NZ live export ban shows the trade’s time has come

The RSPCA has applauded New Zealand’s decision to end the controversial live export trade once and for all, saying the decision shines a spotlight on Australia’s complete failure to protect animals live exported for breeding and production.

The New Zealand Government, which banned the export of live animals for slaughter in 2007, announced today that from 2023, the export of all live animals (including for dairy and breeding) will end.

RSPCA Australia Senior Policy Officer Dr Jed Goodfellow said that this should be a wake-up call for the Australian Government, which still supports the cruel live export trade and allows it to continue.

“The export of live animals has arguably damaged Australian farming’s reputation more than any other practice. It is inherently high-risk, with decades of repeated evidence of suffering and cruelty,” said Dr Goodfellow.

“We’ve seen tragedy after tragedy involving Australian animals on live export ships. Many thousands of animals have died while countless more have suffered terribly, but survived to face an uncertain fate overseas.

“New Zealand has made the right decision, and with it, is cementing its international reputation as a world leader in high quality, ethical agricultural products while Australia is left behind yet again.

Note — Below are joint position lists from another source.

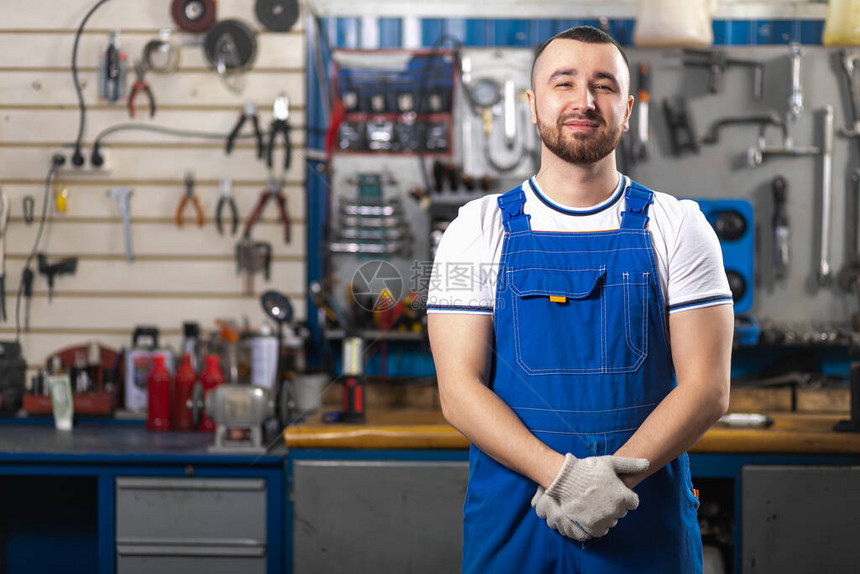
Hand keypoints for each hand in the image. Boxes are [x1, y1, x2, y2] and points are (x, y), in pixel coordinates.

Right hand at [531, 454, 648, 538]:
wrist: (563, 479)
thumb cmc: (587, 469)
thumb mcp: (610, 462)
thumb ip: (631, 464)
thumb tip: (647, 463)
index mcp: (623, 497)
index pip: (632, 502)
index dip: (623, 495)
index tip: (613, 490)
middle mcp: (615, 511)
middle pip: (621, 512)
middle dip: (614, 505)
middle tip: (601, 494)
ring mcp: (603, 521)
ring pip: (611, 522)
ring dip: (605, 515)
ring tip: (593, 503)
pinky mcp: (590, 528)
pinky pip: (600, 531)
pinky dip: (597, 525)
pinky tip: (590, 514)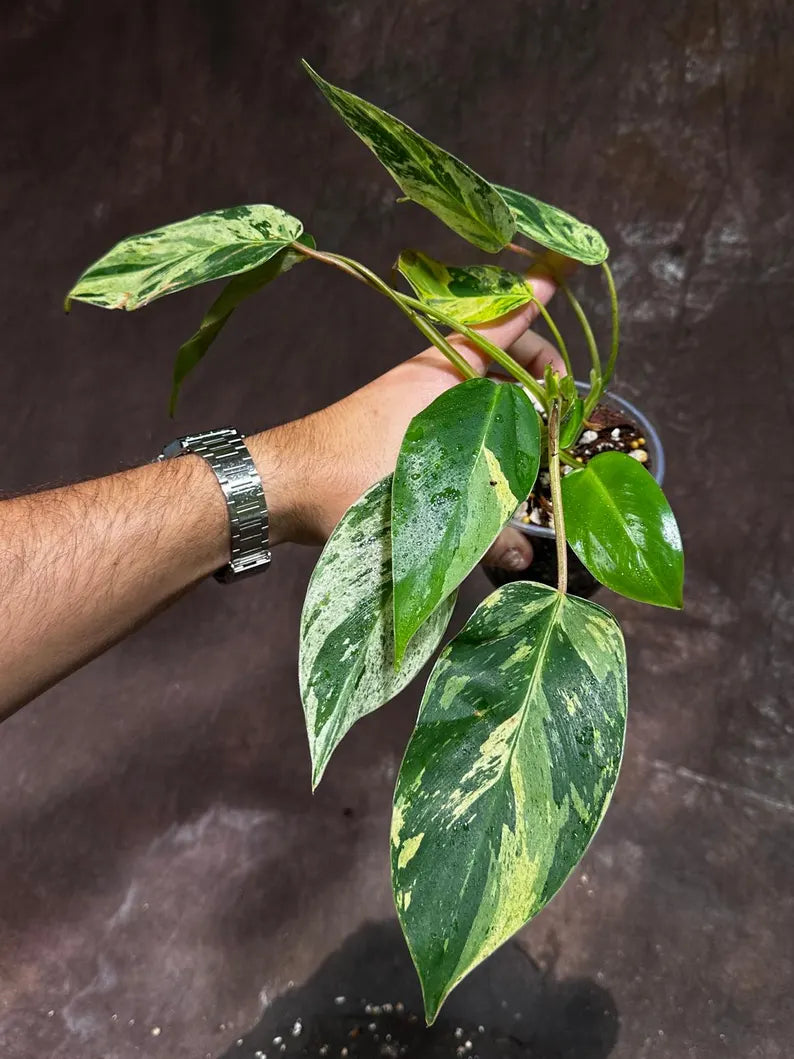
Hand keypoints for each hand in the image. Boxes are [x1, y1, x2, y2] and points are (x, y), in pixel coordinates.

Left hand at [249, 264, 563, 570]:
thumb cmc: (351, 478)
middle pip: (493, 357)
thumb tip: (523, 558)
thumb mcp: (427, 504)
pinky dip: (474, 423)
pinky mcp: (392, 427)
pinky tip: (482, 461)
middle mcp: (427, 379)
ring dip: (503, 401)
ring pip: (470, 387)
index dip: (529, 305)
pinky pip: (448, 412)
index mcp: (442, 376)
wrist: (284, 484)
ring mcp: (407, 400)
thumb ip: (483, 532)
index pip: (498, 328)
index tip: (555, 277)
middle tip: (557, 403)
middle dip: (530, 370)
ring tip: (529, 439)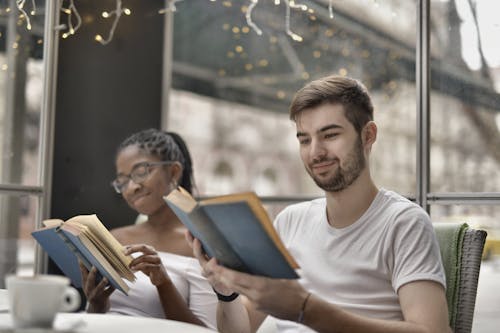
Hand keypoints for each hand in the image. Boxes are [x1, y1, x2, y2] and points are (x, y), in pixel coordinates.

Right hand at [80, 262, 114, 312]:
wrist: (98, 309)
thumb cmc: (95, 293)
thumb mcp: (90, 285)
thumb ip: (90, 275)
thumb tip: (93, 261)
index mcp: (85, 284)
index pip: (83, 274)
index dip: (82, 266)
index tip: (81, 258)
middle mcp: (89, 290)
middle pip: (89, 281)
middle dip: (92, 274)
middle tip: (94, 267)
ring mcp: (96, 295)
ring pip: (99, 288)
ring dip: (102, 283)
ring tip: (106, 278)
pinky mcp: (103, 298)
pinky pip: (109, 292)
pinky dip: (113, 287)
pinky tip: (117, 283)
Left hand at [124, 244, 170, 286]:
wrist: (161, 279)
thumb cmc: (150, 269)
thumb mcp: (143, 262)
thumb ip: (136, 258)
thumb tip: (123, 255)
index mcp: (151, 250)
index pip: (140, 245)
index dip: (131, 247)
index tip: (122, 250)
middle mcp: (154, 253)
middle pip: (143, 247)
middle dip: (132, 249)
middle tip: (124, 254)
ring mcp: (157, 260)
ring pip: (144, 257)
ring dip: (134, 261)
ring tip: (129, 266)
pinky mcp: (157, 267)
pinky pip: (146, 265)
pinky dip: (138, 267)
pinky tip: (133, 269)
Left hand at [185, 231, 307, 320]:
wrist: (301, 309)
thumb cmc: (295, 289)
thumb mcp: (283, 272)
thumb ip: (271, 261)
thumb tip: (266, 245)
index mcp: (261, 285)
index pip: (236, 278)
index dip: (223, 271)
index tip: (214, 263)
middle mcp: (255, 295)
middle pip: (232, 285)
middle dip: (220, 275)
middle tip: (210, 265)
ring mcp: (255, 302)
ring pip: (236, 290)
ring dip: (226, 281)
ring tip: (217, 271)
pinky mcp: (257, 306)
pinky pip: (244, 294)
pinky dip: (237, 286)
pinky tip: (233, 280)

The export of live animals for slaughter has been banned in New Zealand for nearly 15 years, but here, the trade still continues in its entirety.

“While there’s quite rightly a lot of attention given to the live export of sheep and cattle for slaughter, the news today is also a reminder that there are serious welfare issues involving the export of live animals for dairy and breeding.

“Australia exported 170,657 breeding cattle last year, primarily to China and Pakistan – and there are no laws to protect them once they’re there. This is a sleeper issue and a crisis waiting to happen again. The Australian Government must act immediately to close these loopholes.

“Today’s news out of New Zealand shows what leadership is and that reform is possible. The RSPCA has been working to end the live export trade for decades and we’ll continue to do so until that happens,” said Dr Goodfellow.